Why, and when, do some social cleavages emerge as politically salient rather than others? In the preceding pages, I have sought to shed light on this question by exploring the case of Zambia – a country that, for the complexity of its ethnic landscape, the richness of its empirical record, and the advantageous pattern of its institutional variation, offers a particularly good laboratory for studying the determinants of identity choice and cleavage change. The specific outcome that I have sought to explain in the Zambian case is why tribal identities served as the basis of electoral mobilization and voting during one-party elections and language group identities played this role during multi-party elections. I began by showing why tribe and language, but not other possible bases of social mobilization, are available to Zambian political actors as potential foundations for political coalitions. Then, to account for why political actors find it advantageous to identify themselves in terms of one of these ethnic identities rather than the other, I developed a simple model to account for why people embrace the ethnic identities they do. Finally, I showed how the incentives that the model illuminates are affected by changes in the rules that specify whether one party or many may legally compete in the political arena.
In its general form, the central argument of the book can be summarized as follows: given a widespread expectation that elected officials will favor members of their own ethnic groups in the distribution of patronage benefits, voters will seek to better their lot by electing members of their own ethnic groups to positions of political power.
This is a book about ethnic conflict, but it is not about ethnic conflict in the usual sense. Most treatments of the subject focus on explaining variation in the occurrence or intensity of ethnic violence across time and space. They ask: why did tensions between Hutus and Tutsis in Rwanda erupt into full-blown genocide in 1994 (Prunier 1995; Gourevitch 1998)? Why have Hindu–Muslim riots taken place in some Indian towns but not in others (Varshney 2002; Wilkinson 2004)? Why, since the mid-1970s, has there been so much more ethnic violence in Sri Lanka than in Malaysia (Horowitz 1989)? This book, by contrast, seeks to explain not when or where communal conflict breaks out but why it breaks out along one line of ethnic division instead of another. It seeks to explain why politics comes to revolve around the particular axis of ethnic cleavage that it does.
I fell into this research topic by accident.

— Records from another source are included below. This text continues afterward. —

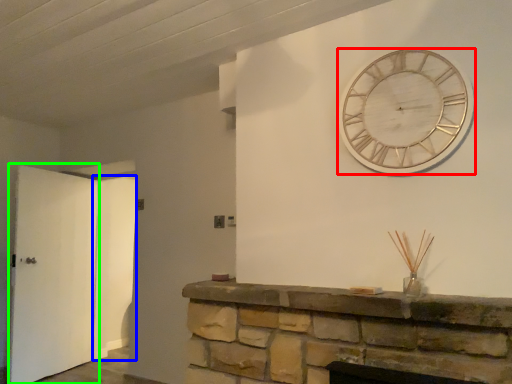
Question: Which is nearer to the wall clock (highlighted by a red box)? door (highlighted by a blue box) or door (highlighted by a green box).

Choices:
 (A) door
 (B) door

Answer: (B)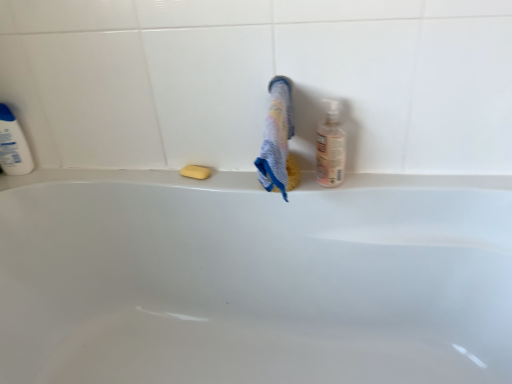
Locate an element on the screen. Image resolution: width=512 pixels, height=384 pixels. white glossy bathtub at center is located at coordinates (254, 279).

What do you see at coordinates (13, 145) in the screenshot?
I see `white plastic bottle at left, the first cleaning product positioned from the back` at bounding box center [13, 145].

Locate an element on the screen. This screenshot has height=384, width=512. translucent plastic bottle at right, arranged as the 2th cleaning product when viewed from the back is located at coordinates (330, 148).

Considering the sizes of multicolored textured towel at center and translucent plastic bottle at right, arranged as the 2th cleaning product when viewed from the back, in the image, is multicolored textured towel at center bigger or smaller than translucent plastic bottle at right, arranged as the 2th cleaning product when viewed from the back,?

In the image, multicolored textured towel at center appears to be larger than translucent plastic bottle at right, arranged as the 2th cleaning product when viewed from the back.

Is multicolored textured towel at center far from translucent plastic bottle at right, which is counted as the first cleaning product, starting from the front?

No.

Is multicolored textured towel at center positioned with its back to translucent plastic bottle at right, arranged as the 2th cleaning product when viewed from the back?

multicolored textured towel at center is not turned away from translucent plastic bottle at right, arranged as the 2th cleaning product when viewed from the back.

In the scene shown: Is translucent plastic bottle at right, which is counted as the first cleaning product, starting from the front, surrounded by multicolored textured towel at center?

That's incorrect, translucent plastic bottle at right, which is counted as the first cleaning product, starting from the front, is not inside multicolored textured towel at center.

Is white plastic bottle at left, the first cleaning product positioned from the back, to the right of yellow matte soap at center from the viewer's perspective?

In fact, white plastic bottle at left, the first cleaning product positioned from the back, is to the left of yellow matte soap at center.

From a real-world perspective, which is physically above, white plastic bottle at left, the 2th cleaning product in the right-to-left sequence, or yellow matte soap at center?

From a 3D spatial view, white plastic bottle at left, the 2th cleaning product in the right-to-left sequence, is above.

Which of these two, white plastic bottle at left, the first cleaning product positioned from the back, or yellow matte soap at center, is thinner?

white plastic bottle at left, the first cleaning product positioned from the back.

Identify the location of cleaning product on the left of yellow matte soap at center. The width and height of the screenshot is (512, 384). pyautogui.click(x=13, y=145).

Is multicolored textured towel at center oriented towards white glossy bathtub at center?

No, multicolored textured towel at center is not oriented towards white glossy bathtub at center.

Would you consider multicolored textured towel at center to be distant from white glossy bathtub at center?

No.

Considering the positions of objects multicolored textured towel at center and white glossy bathtub at center in the image provided, who is in front, multicolored textured towel at center or white glossy bathtub at center?

Positioned in front is white glossy bathtub at center.

From the image's perspective, is multicolored textured towel at center under white glossy bathtub at center?

No.

Could you tell me if translucent plastic bottle at right, the 1th cleaning product viewed from the right, is turned towards yellow matte soap at center?

No, translucent plastic bottle at right, the 1th cleaning product viewed from the right, is not turned towards yellow matte soap at center.

How many degrees apart are the facing directions of translucent plastic bottle at right, the 1th cleaning product viewed from the right, and yellow matte soap at center?

translucent plastic bottle at right, the 1th cleaning product viewed from the right, and yellow matte soap at center are facing 0.00408 degrees away from each other.

Between translucent plastic bottle at right, the 2th cleaning product in the left-to-right sequence, and yellow matte soap at center, which one has larger width?

Wider between the two is translucent plastic bottle at right, the 2th cleaning product in the left-to-right sequence.

Does translucent plastic bottle at right, the 1th cleaning product viewed from the right, come in front of yellow matte soap at center?

Yes, translucent plastic bottle at right, the 1th cleaning product viewed from the right, is closer to the camera.

Is white plastic bottle at left, the 2th cleaning product in the right-to-left sequence, surrounding translucent plastic bottle at right, the 1th cleaning product viewed from the right?

No, white plastic bottle at left, the 2th cleaning product in the right-to-left sequence, does not contain translucent plastic bottle at right, the 1th cleaning product viewed from the right.

Which object is positioned more to the left, white plastic bottle at left, the 2th cleaning product in the right-to-left sequence, or translucent plastic bottle at right, arranged as the 2th cleaning product when viewed from the back?

white plastic bottle at left, the 2th cleaning product in the right-to-left sequence, is more to the left.

Is white plastic bottle at left, the first cleaning product positioned from the back, oriented towards translucent plastic bottle at right, the 2th cleaning product in the left-to-right sequence?

No, white plastic bottle at left, the first cleaning product positioned from the back, does not turn towards translucent plastic bottle at right, the 2th cleaning product in the left-to-right sequence.

Consider the image. Considering the positions of objects white glossy bathtub at center and white plastic bottle at left, the first cleaning product viewed from the left, in the image provided, who is in front, white glossy bathtub at center or white plastic bottle at left, the first cleaning product viewed from the left,?

white glossy bathtub at center.

From their relative heights in the image, would you say white glossy bathtub at center is taller or shorter than white plastic bottle at left, the first cleaning product positioned from the back?

In the image, white glossy bathtub at center appears to be taller than white plastic bottle at left, the first cleaning product positioned from the back.

Does point (128, 187) lie behind point (13, 170)?

No, (128, 187) is closer to viewer.

Is white glossy bathtub at center positioned far away from white plastic bottle at left, the 2th cleaning product in the front-to-back sequence?

white glossy bathtub at center is near white plastic bottle at left, the 2th cleaning product in the front-to-back sequence, not far away.

Which is behind, point (344, 142) or point (18, 145)?

Point (18, 145)

Is translucent plastic bottle at right, the 2th cleaning product in the left-to-right sequence, to the right of white plastic bottle at left, the first cleaning product positioned from the back, from the viewer's perspective?

Yes.

I want to click on cleaning product lying on the left of translucent plastic bottle at right, which is counted as the first cleaning product, starting from the front, so click(x=13, y=145).

Consider the image. Are translucent plastic bottle at right, which is counted as the first cleaning product, starting from the front, and white plastic bottle at left, the 2th cleaning product in the front-to-back sequence, located far from each other?

They are positioned close to each other.

Locate an element on the screen. The height and width of the screenshot is (384, 512). cleaning product to the right of multicolored textured towel at center is located at coordinates (330, 148).

The width and height of the screenshot is (512, 384). In the image, there is a white plastic bottle at left, the first cleaning product viewed from the left. In order to click on soap below it (from a real-world perspective) in this screenshot , I will do `click(196, 172)`.

Which object lies nearer to the anchor point translucent plastic bottle at right, which is counted as the first cleaning product, starting from the front, multicolored textured towel at center or yellow matte soap at center?

Based on the image, multicolored textured towel at center appears to be nearer to translucent plastic bottle at right, which is counted as the first cleaning product, starting from the front.

Looking at this image, which object lies nearer to the anchor point white glossy bathtub at center, white plastic bottle at left, the 2th cleaning product in the right-to-left sequence, or yellow matte soap at center?

Among the two, yellow matte soap at center is located nearer to white glossy bathtub at center.

Considering their positions, is white glossy bathtub at center positioned further to yellow matte soap at center than translucent plastic bottle at right, which is counted as the first cleaning product, starting from the front?

white glossy bathtub at center lies further to yellow matte soap at center than the other object.

Which object lies nearer to the anchor point translucent plastic bottle at right, arranged as the 2th cleaning product when viewed from the back, white plastic bottle at left, the first cleaning product viewed from the left, or yellow matte soap at center?

yellow matte soap at center.

Based on their spatial positions, is white plastic bottle at left, the first cleaning product positioned from the back, or white glossy bathtub at center further from yellow matte soap at center?

white plastic bottle at left, the first cleaning product positioned from the back, is positioned further to the anchor yellow matte soap at center.

When comparing their distances from multicolored textured towel at center, does yellow matte soap at center or translucent plastic bottle at right, the 2th cleaning product in the left-to-right sequence, seem closer?

translucent plastic bottle at right, the 2th cleaning product in the left-to-right sequence, lies closer to multicolored textured towel at center than the other object.

In the scene shown: Which object lies nearer to the anchor point translucent plastic bottle at right, the 2th cleaning product in the left-to-right sequence, yellow matte soap at center or white glossy bathtub at center?

Based on the image, yellow matte soap at center appears to be nearer to translucent plastic bottle at right, the 2th cleaning product in the left-to-right sequence.

Looking at the image, which one is located further to white plastic bottle at left, the first cleaning product positioned from the back, yellow matte soap at center or multicolored textured towel at center?

multicolored textured towel at center is further to white plastic bottle at left, the first cleaning product positioned from the back.

Locate an element on the screen. The width and height of the screenshot is (512, 384). bathtub located between white plastic bottle at left, the 2th cleaning product in the front-to-back sequence, and translucent plastic bottle at right, which is counted as the first cleaning product, starting from the front, in the left-right direction is located at coordinates point(254,279).

Locate an element on the screen. This screenshot has width=512, height=384. bathtub located between white plastic bottle at left, the 2th cleaning product in the front-to-back sequence, and multicolored textured towel at center in the left-right direction is located at coordinates (254, 279).

Find the location of a particular element. The image size is (512, 384). bath towel between white glossy bathtub at center and yellow matte soap at center in the front-back direction is located at coordinates (276, 137).

This screenshot has width=512, height=384. I want to click on cleaning product that lies between multicolored textured towel at center and white glossy bathtub at center from top to bottom, so click(330, 148).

When I first went to Zambia in 1993, I thought I was going to be studying how Zambia's recent transition to multi-party politics had affected the relations among the country's ethnic groups. I thought I was going to be studying whether the introduction of competitive multi-party elections had deepened ethnic divisions and made ethnicity a more salient part of the country's political affairs. Given this motivating question, I began my research by conducting a series of open-ended interviews in one of Lusaka's poor residential compounds to probe how people from different ethnic communities were getting along in the new multi-party era.